> _Given passage_
- - - - -

One of the items that many people I know have requested are subcontrollers. Most non-trivial web applications require many things happening on a single screen. Even if it’s only the current shopping cart displayed on multiple screens, the MVC Framework needs a mechanism of screen decomposition so that web applications can scale with complexity. WebForms has the Control model where markup and logic live together and can be composed easily.
With the MVC Framework CTP 5, a single action method has to make decisions for the entire screen. There are ActionFilters that can do some logic, but those are attributes, and attributes are not conducive to logic decomposition. Furthermore, ActionFilters do not work with partial views.
RenderPartial also doesn’t do the job because the main view still has to know the partials.
If you haven’t looked at MvcContrib’s SubController support, have a look at the latest release and check out the samples. The samples show many uses for SubControllers for GETs, POSTs, and unlimited nesting of SubControllers. Each SubController has its own view, and it uses Action methods with all the same built-in dynamicism as regular controllers. In Fact, SubController inherits from Controller, so a SubController IS a Controller.
We (Headspring) are using MvcContrib SubControllers in real projects, and they are paying strong dividends.
I’m still hoping SubControllers will make it into the ASP.NET MVC Framework, but if they don’t, I’m happy using this implementation.

- - - - -

> _Given entries_
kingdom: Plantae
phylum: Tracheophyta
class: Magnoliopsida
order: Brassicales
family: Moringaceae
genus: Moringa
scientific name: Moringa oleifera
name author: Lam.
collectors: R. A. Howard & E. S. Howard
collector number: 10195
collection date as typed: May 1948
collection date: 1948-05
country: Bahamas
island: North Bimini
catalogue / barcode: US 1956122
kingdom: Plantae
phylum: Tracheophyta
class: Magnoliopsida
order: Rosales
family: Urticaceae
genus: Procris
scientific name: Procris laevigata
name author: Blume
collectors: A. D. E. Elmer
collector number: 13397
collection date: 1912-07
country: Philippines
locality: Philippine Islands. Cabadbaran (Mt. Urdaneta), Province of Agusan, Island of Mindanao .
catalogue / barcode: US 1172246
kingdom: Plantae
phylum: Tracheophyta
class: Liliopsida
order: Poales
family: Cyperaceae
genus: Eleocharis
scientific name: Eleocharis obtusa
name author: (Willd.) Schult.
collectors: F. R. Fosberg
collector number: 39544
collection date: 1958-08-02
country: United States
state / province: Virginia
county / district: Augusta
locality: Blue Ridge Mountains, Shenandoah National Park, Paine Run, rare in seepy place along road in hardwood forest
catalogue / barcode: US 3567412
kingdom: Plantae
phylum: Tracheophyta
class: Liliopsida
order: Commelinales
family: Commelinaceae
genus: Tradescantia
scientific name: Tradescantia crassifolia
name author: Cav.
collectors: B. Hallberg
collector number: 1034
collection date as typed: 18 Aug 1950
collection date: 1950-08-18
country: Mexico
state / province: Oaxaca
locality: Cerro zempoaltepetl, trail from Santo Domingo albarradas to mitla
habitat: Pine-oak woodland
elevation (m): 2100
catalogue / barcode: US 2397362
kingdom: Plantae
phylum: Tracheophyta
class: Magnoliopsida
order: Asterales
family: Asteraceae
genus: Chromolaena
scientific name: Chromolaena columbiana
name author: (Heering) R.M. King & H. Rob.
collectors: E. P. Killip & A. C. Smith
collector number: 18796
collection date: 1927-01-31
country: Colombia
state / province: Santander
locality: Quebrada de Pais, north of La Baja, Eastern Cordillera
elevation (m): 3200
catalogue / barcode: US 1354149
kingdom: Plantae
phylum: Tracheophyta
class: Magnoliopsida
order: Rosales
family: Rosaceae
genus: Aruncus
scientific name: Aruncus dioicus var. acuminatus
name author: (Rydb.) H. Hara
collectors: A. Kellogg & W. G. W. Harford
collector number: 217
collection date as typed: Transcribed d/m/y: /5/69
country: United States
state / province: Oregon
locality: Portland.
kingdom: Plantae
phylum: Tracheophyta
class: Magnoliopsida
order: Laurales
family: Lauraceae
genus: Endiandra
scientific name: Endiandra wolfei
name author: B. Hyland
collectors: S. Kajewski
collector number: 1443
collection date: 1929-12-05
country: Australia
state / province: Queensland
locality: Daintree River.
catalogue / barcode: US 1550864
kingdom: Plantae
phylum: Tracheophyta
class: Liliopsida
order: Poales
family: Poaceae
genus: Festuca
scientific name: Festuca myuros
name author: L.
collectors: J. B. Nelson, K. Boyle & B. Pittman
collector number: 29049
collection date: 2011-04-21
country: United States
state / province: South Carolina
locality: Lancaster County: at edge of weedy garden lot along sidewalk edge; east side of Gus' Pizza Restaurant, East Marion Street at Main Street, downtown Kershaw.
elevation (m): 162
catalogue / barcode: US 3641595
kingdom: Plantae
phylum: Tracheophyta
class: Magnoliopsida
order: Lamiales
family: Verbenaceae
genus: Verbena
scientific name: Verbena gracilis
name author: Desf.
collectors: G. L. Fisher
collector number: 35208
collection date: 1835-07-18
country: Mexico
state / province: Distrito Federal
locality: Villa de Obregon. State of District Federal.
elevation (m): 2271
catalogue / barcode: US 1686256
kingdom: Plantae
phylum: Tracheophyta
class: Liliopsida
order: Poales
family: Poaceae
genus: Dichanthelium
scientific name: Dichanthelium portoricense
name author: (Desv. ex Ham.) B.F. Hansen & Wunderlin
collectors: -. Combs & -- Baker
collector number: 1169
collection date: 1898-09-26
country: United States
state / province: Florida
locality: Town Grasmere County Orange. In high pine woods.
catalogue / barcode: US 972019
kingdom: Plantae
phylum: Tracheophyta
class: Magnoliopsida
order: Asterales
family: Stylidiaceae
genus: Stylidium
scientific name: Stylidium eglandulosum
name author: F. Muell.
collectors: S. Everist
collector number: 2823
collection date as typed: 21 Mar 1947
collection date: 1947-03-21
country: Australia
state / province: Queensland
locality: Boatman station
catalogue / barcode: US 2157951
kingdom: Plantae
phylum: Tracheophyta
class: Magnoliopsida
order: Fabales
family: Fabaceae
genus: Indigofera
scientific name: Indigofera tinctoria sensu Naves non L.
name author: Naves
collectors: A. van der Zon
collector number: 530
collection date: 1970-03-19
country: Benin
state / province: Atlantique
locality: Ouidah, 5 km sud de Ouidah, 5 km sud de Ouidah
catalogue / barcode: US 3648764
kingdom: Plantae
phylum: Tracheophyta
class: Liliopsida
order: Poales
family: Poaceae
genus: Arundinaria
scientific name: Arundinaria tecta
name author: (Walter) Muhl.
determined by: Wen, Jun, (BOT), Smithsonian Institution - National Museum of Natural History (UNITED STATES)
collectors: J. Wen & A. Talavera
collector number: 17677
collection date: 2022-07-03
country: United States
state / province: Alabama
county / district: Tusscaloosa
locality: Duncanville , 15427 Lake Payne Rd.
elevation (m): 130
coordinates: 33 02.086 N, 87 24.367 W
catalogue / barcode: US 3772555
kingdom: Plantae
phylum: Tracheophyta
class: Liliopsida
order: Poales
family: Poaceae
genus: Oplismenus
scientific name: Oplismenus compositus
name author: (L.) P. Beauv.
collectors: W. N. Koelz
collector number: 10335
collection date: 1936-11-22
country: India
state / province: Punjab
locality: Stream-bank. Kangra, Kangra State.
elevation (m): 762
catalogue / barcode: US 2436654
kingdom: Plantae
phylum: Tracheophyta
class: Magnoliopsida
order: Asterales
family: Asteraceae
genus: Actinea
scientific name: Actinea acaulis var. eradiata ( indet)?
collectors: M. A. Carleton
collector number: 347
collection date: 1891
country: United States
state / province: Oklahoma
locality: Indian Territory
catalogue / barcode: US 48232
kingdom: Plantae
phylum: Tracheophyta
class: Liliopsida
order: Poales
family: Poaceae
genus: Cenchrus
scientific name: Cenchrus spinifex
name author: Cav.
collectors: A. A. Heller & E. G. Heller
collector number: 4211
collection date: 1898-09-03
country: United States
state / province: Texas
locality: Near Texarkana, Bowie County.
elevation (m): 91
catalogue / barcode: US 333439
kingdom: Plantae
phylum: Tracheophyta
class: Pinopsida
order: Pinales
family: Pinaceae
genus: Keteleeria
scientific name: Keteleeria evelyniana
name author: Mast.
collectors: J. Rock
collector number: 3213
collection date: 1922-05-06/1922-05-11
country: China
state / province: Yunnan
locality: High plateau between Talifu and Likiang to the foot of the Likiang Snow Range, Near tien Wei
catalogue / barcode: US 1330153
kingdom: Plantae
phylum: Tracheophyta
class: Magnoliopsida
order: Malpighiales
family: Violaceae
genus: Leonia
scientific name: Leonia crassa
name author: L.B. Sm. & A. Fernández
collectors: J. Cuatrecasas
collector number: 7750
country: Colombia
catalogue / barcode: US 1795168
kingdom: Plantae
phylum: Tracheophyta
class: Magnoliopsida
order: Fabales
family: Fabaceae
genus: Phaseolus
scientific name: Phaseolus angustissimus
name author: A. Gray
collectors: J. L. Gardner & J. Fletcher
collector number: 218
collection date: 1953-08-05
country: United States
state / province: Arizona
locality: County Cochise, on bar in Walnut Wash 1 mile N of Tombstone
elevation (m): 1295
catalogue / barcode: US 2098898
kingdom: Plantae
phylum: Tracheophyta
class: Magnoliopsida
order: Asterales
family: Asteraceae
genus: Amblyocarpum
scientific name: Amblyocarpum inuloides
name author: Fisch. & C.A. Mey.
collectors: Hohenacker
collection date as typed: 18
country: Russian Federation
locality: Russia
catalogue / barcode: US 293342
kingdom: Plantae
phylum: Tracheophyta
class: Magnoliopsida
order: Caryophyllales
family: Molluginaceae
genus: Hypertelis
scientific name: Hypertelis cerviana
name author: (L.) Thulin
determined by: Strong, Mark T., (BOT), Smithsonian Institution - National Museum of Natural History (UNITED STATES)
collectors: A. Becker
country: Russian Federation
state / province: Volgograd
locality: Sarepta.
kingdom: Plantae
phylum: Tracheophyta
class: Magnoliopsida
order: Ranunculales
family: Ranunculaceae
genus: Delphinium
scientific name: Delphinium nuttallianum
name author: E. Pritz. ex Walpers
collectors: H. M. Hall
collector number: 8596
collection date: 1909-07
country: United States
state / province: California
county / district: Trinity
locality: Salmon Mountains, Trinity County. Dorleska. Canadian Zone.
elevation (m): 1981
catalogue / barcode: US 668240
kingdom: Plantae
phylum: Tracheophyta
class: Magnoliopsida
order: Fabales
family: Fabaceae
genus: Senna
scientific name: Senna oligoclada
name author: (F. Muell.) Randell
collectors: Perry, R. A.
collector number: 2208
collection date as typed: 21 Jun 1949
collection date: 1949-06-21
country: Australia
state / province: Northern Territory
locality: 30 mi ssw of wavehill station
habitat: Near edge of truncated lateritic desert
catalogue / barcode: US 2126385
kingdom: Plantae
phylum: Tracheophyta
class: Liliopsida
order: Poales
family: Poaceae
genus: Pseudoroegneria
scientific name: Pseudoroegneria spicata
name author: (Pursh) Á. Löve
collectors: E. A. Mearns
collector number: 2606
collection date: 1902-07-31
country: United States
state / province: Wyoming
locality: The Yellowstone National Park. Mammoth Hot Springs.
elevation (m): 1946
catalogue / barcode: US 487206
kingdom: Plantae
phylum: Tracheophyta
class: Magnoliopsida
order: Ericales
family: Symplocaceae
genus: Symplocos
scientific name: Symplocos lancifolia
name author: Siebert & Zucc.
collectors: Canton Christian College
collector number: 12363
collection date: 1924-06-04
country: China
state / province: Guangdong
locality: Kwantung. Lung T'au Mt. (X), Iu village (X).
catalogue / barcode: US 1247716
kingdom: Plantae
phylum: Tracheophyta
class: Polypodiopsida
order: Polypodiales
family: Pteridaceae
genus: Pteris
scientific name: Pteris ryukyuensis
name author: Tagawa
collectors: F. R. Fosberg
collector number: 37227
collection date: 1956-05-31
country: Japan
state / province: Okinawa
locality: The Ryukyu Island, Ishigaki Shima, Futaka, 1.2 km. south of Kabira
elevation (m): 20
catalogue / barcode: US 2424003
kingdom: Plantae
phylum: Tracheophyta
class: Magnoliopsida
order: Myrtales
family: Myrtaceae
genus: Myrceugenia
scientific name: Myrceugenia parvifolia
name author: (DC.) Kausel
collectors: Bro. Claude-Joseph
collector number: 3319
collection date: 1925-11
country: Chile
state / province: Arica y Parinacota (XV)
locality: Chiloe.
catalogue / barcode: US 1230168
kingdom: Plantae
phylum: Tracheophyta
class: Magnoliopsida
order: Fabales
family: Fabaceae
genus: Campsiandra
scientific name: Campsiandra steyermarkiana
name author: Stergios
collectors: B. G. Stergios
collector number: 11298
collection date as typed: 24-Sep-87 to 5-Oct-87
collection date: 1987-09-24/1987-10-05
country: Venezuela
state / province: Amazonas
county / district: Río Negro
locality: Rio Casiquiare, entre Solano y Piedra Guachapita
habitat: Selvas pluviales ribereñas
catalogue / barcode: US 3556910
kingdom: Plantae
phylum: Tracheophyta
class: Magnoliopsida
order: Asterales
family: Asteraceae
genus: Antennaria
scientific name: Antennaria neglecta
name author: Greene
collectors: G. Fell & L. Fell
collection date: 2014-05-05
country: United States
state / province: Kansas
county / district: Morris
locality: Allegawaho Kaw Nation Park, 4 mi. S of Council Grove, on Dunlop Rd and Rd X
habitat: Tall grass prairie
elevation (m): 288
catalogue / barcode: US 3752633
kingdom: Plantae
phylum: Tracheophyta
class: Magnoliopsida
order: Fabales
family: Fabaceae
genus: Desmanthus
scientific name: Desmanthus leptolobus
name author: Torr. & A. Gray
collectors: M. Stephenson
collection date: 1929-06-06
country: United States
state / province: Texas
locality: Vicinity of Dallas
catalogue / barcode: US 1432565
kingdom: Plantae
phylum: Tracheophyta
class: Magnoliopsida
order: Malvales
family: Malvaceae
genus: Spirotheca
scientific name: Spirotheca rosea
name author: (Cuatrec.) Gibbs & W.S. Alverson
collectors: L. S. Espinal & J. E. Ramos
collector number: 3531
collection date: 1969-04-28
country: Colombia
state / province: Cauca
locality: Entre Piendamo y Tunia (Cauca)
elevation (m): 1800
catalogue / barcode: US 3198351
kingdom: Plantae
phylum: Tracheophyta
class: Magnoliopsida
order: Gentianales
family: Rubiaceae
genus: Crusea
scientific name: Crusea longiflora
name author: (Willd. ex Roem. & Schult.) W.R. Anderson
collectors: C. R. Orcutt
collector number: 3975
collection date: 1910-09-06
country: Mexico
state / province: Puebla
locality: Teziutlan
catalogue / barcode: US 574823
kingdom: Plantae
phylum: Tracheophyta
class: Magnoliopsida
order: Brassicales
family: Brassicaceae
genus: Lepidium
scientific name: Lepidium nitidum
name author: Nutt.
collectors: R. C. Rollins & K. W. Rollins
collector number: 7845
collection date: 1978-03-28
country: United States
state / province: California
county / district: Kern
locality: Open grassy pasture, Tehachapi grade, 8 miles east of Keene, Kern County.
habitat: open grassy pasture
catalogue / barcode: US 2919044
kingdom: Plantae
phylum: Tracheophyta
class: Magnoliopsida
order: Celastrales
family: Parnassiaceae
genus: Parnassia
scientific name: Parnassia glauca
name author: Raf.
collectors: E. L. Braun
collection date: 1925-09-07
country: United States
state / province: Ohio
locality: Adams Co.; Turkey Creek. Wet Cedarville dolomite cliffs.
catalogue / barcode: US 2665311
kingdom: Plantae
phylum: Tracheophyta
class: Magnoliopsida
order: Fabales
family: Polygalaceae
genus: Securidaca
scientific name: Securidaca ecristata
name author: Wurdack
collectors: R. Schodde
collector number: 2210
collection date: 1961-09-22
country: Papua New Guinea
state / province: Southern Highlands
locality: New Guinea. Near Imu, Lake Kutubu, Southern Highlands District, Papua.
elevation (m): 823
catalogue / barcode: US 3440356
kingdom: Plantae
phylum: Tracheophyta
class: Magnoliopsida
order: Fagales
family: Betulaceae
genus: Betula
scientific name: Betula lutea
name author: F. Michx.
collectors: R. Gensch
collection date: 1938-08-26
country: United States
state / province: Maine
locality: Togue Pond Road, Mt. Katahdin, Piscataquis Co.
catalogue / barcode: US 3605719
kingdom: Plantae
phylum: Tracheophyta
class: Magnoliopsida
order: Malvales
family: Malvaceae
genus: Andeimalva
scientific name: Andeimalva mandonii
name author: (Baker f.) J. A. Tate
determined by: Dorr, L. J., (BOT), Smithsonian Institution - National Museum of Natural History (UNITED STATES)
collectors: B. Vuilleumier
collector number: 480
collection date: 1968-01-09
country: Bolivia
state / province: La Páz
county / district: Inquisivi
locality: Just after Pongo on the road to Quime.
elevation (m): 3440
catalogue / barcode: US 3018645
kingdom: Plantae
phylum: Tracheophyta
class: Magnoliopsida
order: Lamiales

- - - - -

> _Activity 1_
Quote the passage of the post on subcontrollers starting at "RenderPartial also doesn’t" and ending at "paying strong dividends.".
> _Activity 2_
Answer these questions from the post on subcontrollers.
(a) In which CTP of the MVC Framework must a single action method make decisions for the entire screen?
(b) From which class does SubController inherit?
(c) Which organization does the post name as using MvcContrib SubControllers in real projects?

> _Output 1_
RenderPartial also doesn’t do the job because the main view still has to know the partials.
If you haven’t looked at MvcContrib’s SubController support, have a look at the latest release and check out the samples. The samples show many uses for SubControllers for GETs, POSTs, and unlimited nesting of SubControllers. Each SubController has its own view, and it uses Action methods with all the same built-in dynamicism as regular controllers. In Fact, SubController inherits from Controller, so a SubController IS a Controller.
We (Headspring) are using MvcContrib SubControllers in real projects, and they are paying strong dividends.

> _Output 2_
(a) CTP 5
(b) Controller
(c) Headspring